President-elect Donald Trump announced on Wednesday that 5,000 new jobs are being planned by Sprint in the United States, and another 3,000 jobs are being created here by a satellite venture company in Florida called OneWeb. Said Trump:
Because of what’s happening and the spirit and the hope, I was just called by the head people at Sprint and they’re going to be bringing 5,000 jobs back to the United States and taking them from other countries.
They’re bringing them back to the United States and Masa [Masayoshi Son — a Japanese entrepreneur and billionaire] and some other people were very much involved in that, so I want to thank them.
And OneWeb, a new company, is going to be hiring 3,000 people and that’s very exciting [as well].
It’s unclear at the moment where Sprint’s jobs are coming from, but it is clear that they will be sales, customer service, support, and call center people placed inside new stores and call centers all across the country. Sprint has announced that it is already talking with officials from various states and cities to “find the right locations” (read: take advantage of the best tax and other incentives being offered) for them, and the company expects to have everything up and running no later than the end of March 2018.
A press release issued by SoftBank, Son’s $50 billion venture capital fund, last week announced that Son was investing $1 billion in a half-interest in OneWeb Satellites, a Florida start-up with plans to build hundreds of satellites to be placed in low-Earth orbit over the next 10 years, bringing Internet access to many unconnected areas of the world. In that release Son said:
Earlier this month I met with President-elect Trump and shared my commitment to investing and creating jobs in the U.S.

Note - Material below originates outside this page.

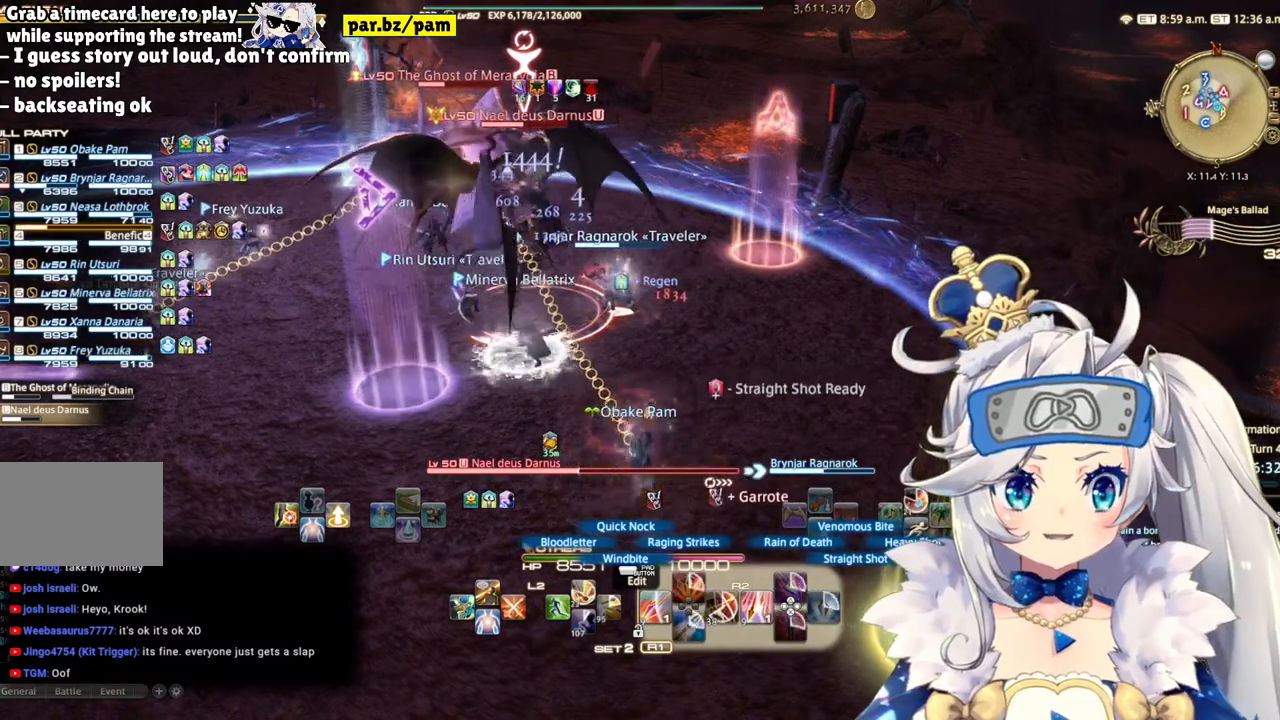
{"buttons": ["DPAD_LEFT"], "left_stick": "center", "right_stick": "center", "events": [[117, "left_stick", "up"], [167, "left_stick", "center"], [233, "R2", "up"], [233, "right_stick", "center"], [317, "DPAD_LEFT", "down"]]}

This is the first step in that commitment.
America has always been at the forefront of innovation and technological development and we are thrilled to be playing a part in continuing to drive that growth as we work to create a truly globally-connected ecosystem.
The plans by Softbank to expand Sprint (which it already controls) and purchase a half-interest in a startup naturally have been in the works for months, if not years. So how much credit Trump should take over the new job creation is an open question.
What isn’t open is Trump’s commitment to keep his promise, as evidenced by his agreement with Ford and Carrier to keep jobs at home, and by positive statements from U.S. Steel and AT&T that the environment for adding jobs in America is much more agreeable now than it was just a month ago.
To his credit, Trump is working with Japanese billionaire Masayoshi Son, who is also in the habit of keeping his promises. As those jobs materialize, it will be important that people are being put to work in jobs that didn’t exist until Trump helped create the environment attractive to billionaires such as Son, encouraging them to move ahead with their plans.